Top of Records provided

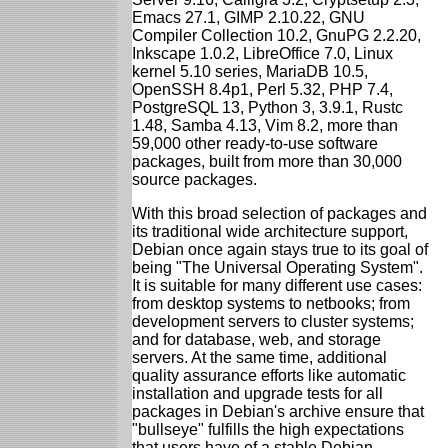
Emacs 27.1, GIMP 2.10.22, GNU
Compiler Collection 10.2, GnuPG 2.2.20,
Inkscape 1.0.2, LibreOffice 7.0, Linux
kernel 5.10 series, MariaDB 10.5,
OpenSSH 8.4p1, Perl 5.32, PHP 7.4,
PostgreSQL 13, Python 3, 3.9.1, Rustc
1.48, Samba 4.13, Vim 8.2, more than
59,000 other ready-to-use software
packages, built from more than 30,000
source packages.
With this broad selection of packages and
its traditional wide architecture support,
Debian once again stays true to its goal of
being "The Universal Operating System".
It is suitable for many different use cases:
from desktop systems to netbooks; from
development servers to cluster systems;
and for database, web, and storage
servers. At the same time, additional
quality assurance efforts like automatic
installation and upgrade tests for all
packages in Debian's archive ensure that
"bullseye" fulfills the high expectations
that users have of a stable Debian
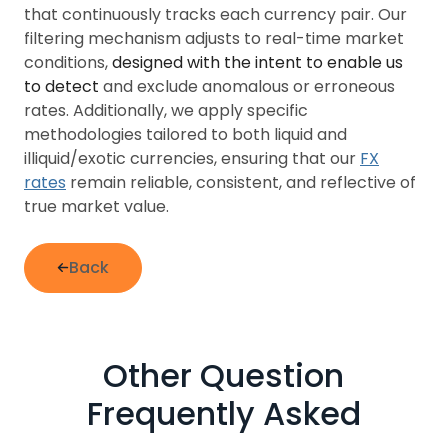
that continuously tracks each currency pair. Our
filtering mechanism adjusts to real-time market
conditions,
designed with the intent to enable us
to detect
and exclude anomalous or erroneous
rates. Additionally, we apply specific
methodologies tailored to both liquid and
illiquid/exotic currencies, ensuring that our
FX
rates
remain reliable, consistent, and reflective of
true market value.
Back
Other Question
Frequently Asked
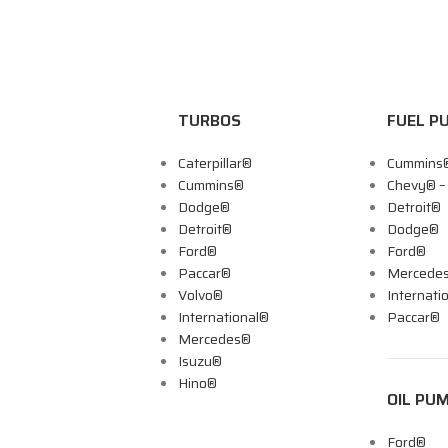
TURBOS
FUEL P
Caterpillar®
Cummins
Cummins®
Chevy® 
Dodge®
Detroit®
Detroit®
Dodge®
Ford®
Ford®
Paccar®
Mercede
Volvo®
Internati
International®
Paccar®
Mercedes®
Isuzu®
Hino®
OIL PU
Ford®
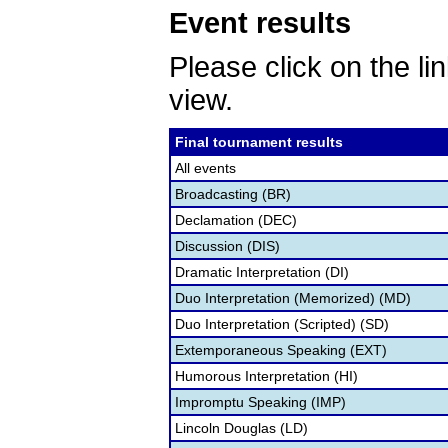
Event results
Please click on the lin
view.
Final tournament results
All events
Broadcasting (BR)
Declamation (DEC)
Discussion (DIS)
Dramatic Interpretation (DI)
Duo Interpretation (Memorized) (MD)
Duo Interpretation (Scripted) (SD)
Extemporaneous Speaking (EXT)
Humorous Interpretation (HI)
Impromptu Speaking (IMP)
Lincoln Douglas (LD)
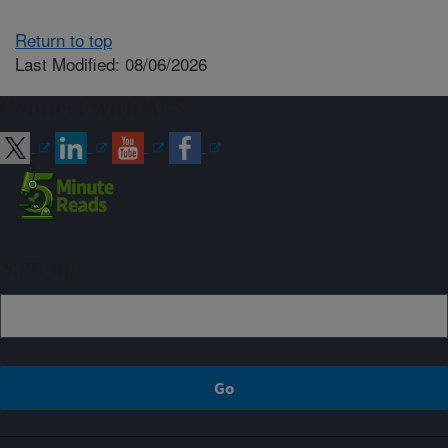
Return to top
Last Modified: 08/06/2026
Connect with ARS
Sign up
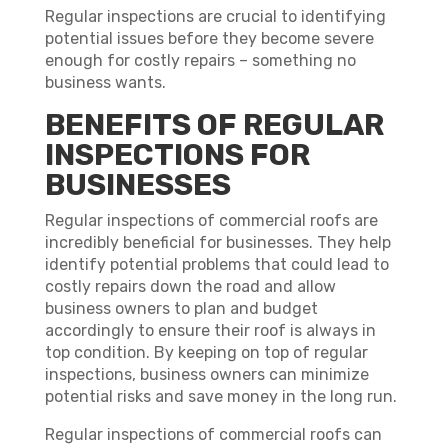
Regular inspections are crucial to identifying
potential issues before they become severe
enough for costly repairs – something no
business wants.
BENEFITS OF REGULAR
INSPECTIONS FOR
BUSINESSES
Regular inspections of commercial roofs are
incredibly beneficial for businesses. They help
identify potential problems that could lead to
costly repairs down the road and allow
business owners to plan and budget
accordingly to ensure their roof is always in
top condition. By keeping on top of regular
inspections, business owners can minimize
potential risks and save money in the long run.
Regular inspections of commercial roofs can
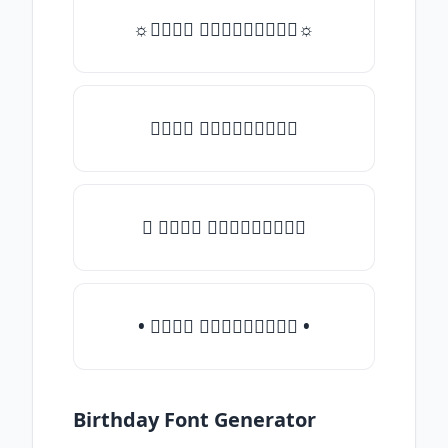
☼𝒯𝓎𝓅𝒺 𝓈𝓄𝓂𝒺𝓉𝒽𝒾𝓃𝒼☼
𝒯𝓎𝓅𝒺 𝓈𝓄𝓂𝒺𝓉𝒽𝒾𝓃𝒼
♛ 𝒯𝓎𝓅𝒺 𝓈𝓄𝓂𝒺𝓉𝒽𝒾𝓃𝒼
• 𝒯𝓎𝓅𝒺 𝓈𝓄𝓂𝒺𝓉𝒽𝒾𝓃𝒼 •
Birthday Font Generator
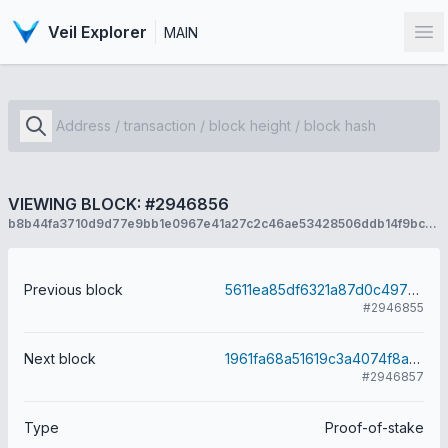
Veil Explorer
MAIN
Op
VIEWING BLOCK: #2946856
b8b44fa3710d9d77e9bb1e0967e41a27c2c46ae53428506ddb14f9bcedd6ee94
Previous block
5611ea85df6321a87d0c497240daf2f8c960317ca1e95a9e9ef16cee3e25f2eb
#2946855
Next block
1961fa68a51619c3a4074f8a090c42b71184b43e3bfa844449e03a7116a7e6f8
#2946857
Type
Proof-of-stake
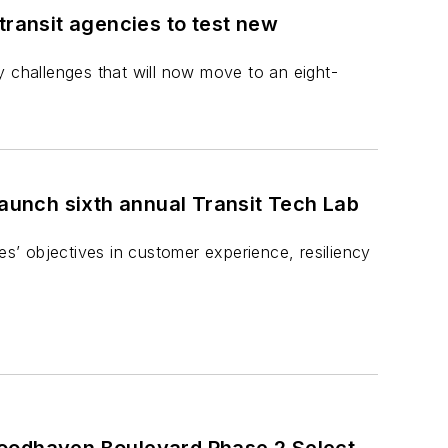
transit agencies to test new
y challenges that will now move to an eight-
launch sixth annual Transit Tech Lab
es’ objectives in customer experience, resiliency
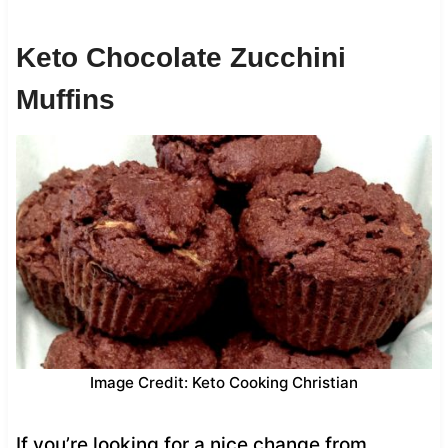
Keto Chocolate Zucchini
Muffins
Image Credit: Keto Cooking Christian
If you’re looking for a nice change from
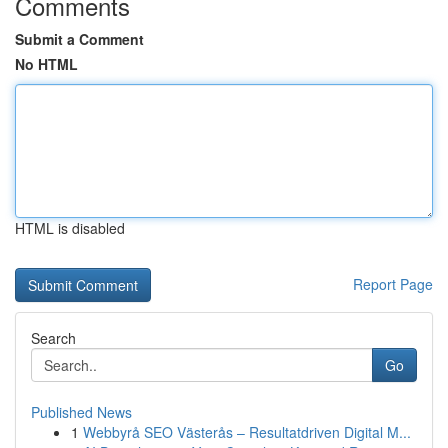
Comments
Submit a Comment
No HTML
HTML is disabled
Report Page
Search
Go
Published News
1
Webbyrå SEO Västerås – Resultatdriven Digital M...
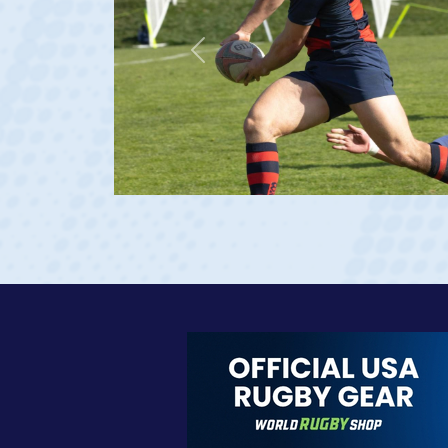
Previous
e 20)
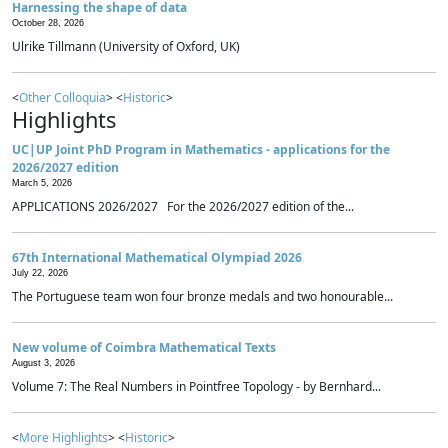
Harnessing the shape of data
October 28, 2026
Ulrike Tillmann (University of Oxford, UK)
<
Other Colloquia
> <
Historic
>
Highlights
UC|UP Joint PhD Program in Mathematics - applications for the
2026/2027 edition
March 5, 2026
APPLICATIONS 2026/2027 For the 2026/2027 edition of the...
67th International Mathematical Olympiad 2026
July 22, 2026
The Portuguese team won four bronze medals and two honourable...
New volume of Coimbra Mathematical Texts
August 3, 2026
Volume 7: The Real Numbers in Pointfree Topology - by Bernhard...
<
More Highlights
> <
Historic
>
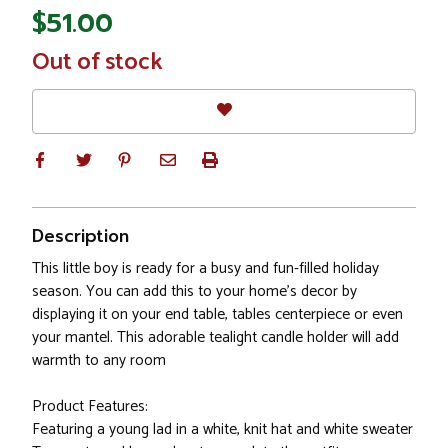
$51.00
In
Out of stock
Stock
Description
This little boy is ready for a busy and fun-filled holiday
season. You can add this to your home's decor by
displaying it on your end table, tables centerpiece or even
your mantel. This adorable tealight candle holder will add
warmth to any room
Product Features:
Featuring a young lad in a white, knit hat and white sweater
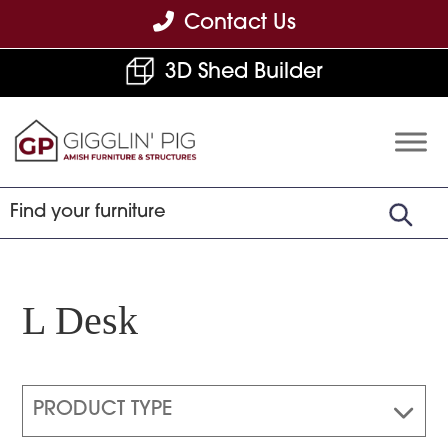
Skip
Skip
Skip
Contact Us
to
to
to
3D Shed Builder
primary
main
footer
navigation
content
Gigglin'
Amish
Pig
Built
Furniture
&
Sheds
L Desk
PRODUCT TYPE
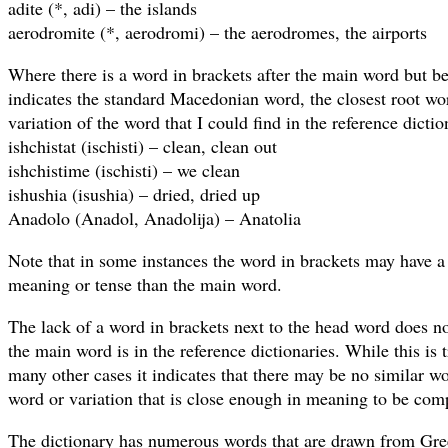
adite (*, adi) – the islands
aerodromite (*, aerodromi) – the aerodromes, the airports
Where there is a word in brackets after the main word but be
indicates the standard Macedonian word, the closest root wor
variation of the word that I could find in the reference dicti
ishchistat (ischisti) – clean, clean out
ishchistime (ischisti) – we clean
ishushia (isushia) – dried, dried up
Anadolo (Anadol, Anadolija) – Anatolia
Note that in some instances the word in brackets may have a s
meaning or tense than the main word.
The lack of a word in brackets next to the head word does no
the main word is in the reference dictionaries. While this is 
many other cases it indicates that there may be no similar w
word or variation that is close enough in meaning to be comp
The dictionary has numerous words that are drawn from Gre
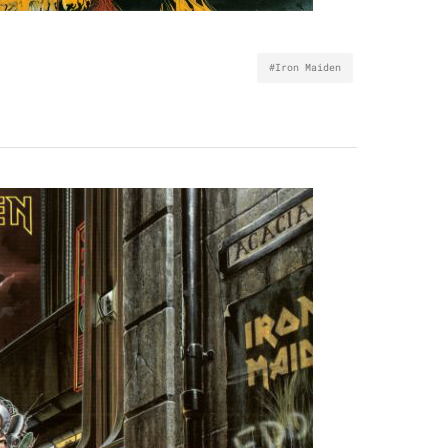
#Iron Maiden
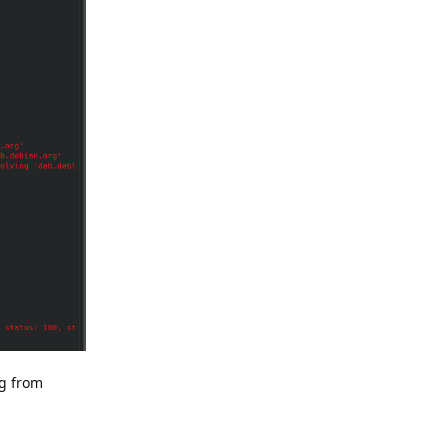
ng from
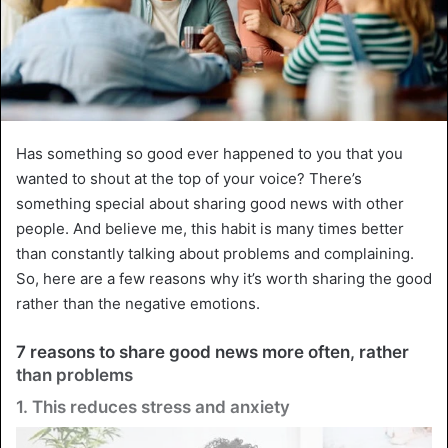
Has something so good ever happened to you that you
wanted to shout at the top of your voice? There’s
something special about sharing good news with other
people. And believe me, this habit is many times better
than constantly talking about problems and complaining.
So, here are a few reasons why it’s worth sharing the good
rather than the negative emotions.
7 reasons to share good news more often, rather
than problems
1. This reduces stress and anxiety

Bottom of Records provided

[Your goal]: Look for the string "indicates" in the records, and copy every line where it is found.

[Written reply]:
indicates the standard Macedonian word, the closest root wor
many other cases it indicates that there may be no similar w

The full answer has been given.